*** Input data ***
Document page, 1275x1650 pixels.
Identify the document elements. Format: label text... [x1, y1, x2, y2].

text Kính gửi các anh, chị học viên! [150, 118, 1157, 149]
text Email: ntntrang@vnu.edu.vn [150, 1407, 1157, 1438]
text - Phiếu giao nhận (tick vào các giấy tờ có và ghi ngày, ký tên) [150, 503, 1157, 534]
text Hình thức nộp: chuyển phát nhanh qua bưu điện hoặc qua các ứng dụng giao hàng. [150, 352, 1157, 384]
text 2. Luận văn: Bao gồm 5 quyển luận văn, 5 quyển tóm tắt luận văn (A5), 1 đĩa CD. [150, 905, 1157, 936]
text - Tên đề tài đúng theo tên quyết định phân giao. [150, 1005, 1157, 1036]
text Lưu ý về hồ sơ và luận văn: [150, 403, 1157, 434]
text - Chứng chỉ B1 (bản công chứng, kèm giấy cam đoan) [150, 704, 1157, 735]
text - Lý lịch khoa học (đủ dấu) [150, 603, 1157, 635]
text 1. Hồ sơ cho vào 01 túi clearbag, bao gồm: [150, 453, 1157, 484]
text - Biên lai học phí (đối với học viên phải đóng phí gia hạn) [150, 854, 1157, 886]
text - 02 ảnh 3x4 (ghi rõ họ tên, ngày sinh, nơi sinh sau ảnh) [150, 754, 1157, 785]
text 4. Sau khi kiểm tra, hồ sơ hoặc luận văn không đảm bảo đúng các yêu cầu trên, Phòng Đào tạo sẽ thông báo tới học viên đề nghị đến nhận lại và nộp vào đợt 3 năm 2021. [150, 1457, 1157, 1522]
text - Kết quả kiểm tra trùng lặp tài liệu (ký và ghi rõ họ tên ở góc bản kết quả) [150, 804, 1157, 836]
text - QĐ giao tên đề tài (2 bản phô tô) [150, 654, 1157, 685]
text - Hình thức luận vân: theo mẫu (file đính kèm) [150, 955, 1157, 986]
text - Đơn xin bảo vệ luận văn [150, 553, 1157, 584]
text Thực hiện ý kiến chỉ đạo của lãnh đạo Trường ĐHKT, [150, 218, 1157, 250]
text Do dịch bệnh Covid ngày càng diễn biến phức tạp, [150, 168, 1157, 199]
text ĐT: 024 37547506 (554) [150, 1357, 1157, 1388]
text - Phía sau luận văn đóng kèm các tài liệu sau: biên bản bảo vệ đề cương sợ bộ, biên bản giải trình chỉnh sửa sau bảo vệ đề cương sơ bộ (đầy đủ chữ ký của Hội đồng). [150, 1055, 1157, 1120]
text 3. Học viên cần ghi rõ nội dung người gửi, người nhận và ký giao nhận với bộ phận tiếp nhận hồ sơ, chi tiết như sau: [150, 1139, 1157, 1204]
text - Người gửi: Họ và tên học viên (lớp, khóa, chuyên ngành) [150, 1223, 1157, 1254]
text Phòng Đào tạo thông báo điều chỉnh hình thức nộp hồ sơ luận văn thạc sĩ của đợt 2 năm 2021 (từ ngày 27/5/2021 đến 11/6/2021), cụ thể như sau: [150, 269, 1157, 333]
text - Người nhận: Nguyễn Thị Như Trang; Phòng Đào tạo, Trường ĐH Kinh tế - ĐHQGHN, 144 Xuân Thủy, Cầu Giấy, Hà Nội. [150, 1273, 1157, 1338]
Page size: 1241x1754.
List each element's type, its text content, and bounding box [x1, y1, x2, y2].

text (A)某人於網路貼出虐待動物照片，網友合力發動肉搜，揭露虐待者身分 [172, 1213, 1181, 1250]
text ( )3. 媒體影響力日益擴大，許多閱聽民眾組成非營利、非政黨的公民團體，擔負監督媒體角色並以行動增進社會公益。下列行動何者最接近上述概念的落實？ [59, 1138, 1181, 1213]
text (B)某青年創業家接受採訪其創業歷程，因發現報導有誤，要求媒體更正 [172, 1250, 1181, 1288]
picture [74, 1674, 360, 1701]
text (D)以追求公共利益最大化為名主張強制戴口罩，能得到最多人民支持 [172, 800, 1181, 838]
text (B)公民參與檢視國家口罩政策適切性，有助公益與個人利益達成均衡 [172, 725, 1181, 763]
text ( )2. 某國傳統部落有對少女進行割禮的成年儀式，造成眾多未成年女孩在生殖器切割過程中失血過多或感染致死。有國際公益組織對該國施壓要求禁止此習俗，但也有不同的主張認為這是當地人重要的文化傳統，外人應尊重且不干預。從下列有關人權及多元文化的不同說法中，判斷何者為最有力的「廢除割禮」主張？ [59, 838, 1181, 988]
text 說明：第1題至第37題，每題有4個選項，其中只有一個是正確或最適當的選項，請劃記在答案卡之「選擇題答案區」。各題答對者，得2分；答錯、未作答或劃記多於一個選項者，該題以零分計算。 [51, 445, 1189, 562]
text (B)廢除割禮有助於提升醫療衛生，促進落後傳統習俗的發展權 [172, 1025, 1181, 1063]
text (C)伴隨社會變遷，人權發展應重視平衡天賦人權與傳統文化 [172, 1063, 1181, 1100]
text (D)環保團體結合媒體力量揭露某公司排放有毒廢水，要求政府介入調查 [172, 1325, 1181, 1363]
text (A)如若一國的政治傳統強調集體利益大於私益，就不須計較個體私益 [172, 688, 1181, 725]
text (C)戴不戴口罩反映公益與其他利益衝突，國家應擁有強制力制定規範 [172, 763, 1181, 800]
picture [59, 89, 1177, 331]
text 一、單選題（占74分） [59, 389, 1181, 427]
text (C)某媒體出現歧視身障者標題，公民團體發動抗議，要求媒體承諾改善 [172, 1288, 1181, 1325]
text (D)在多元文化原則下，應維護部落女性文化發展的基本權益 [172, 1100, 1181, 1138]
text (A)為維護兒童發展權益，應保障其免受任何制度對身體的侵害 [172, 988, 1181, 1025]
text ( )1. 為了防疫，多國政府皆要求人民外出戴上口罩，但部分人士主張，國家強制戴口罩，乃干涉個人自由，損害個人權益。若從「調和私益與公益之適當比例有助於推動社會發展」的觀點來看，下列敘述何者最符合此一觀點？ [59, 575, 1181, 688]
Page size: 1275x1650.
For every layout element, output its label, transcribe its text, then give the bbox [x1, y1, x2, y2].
*** End of Input data ***
Task statement: The required answer is each line of the entries containing the string "nhận".

Written reply:
text - Phiếu giao nhận (tick vào các giấy tờ có và ghi ngày, ký tên) [150, 503, 1157, 534]
text 4. Sau khi kiểm tra, hồ sơ hoặc luận văn không đảm bảo đúng các yêu cầu trên, Phòng Đào tạo sẽ thông báo tới học viên đề nghị đến nhận lại và nộp vào đợt 3 năm 2021. [150, 1457, 1157, 1522]
text 3. Học viên cần ghi rõ nội dung người gửi, người nhận và ký giao nhận với bộ phận tiếp nhận hồ sơ, chi tiết như sau: [150, 1139, 1157, 1204]
text - Người nhận: Nguyễn Thị Như Trang; Phòng Đào tạo, Trường ĐH Kinh tế - ĐHQGHN, 144 Xuân Thủy, Cầu Giấy, Hà Nội. [150, 1273, 1157, 1338]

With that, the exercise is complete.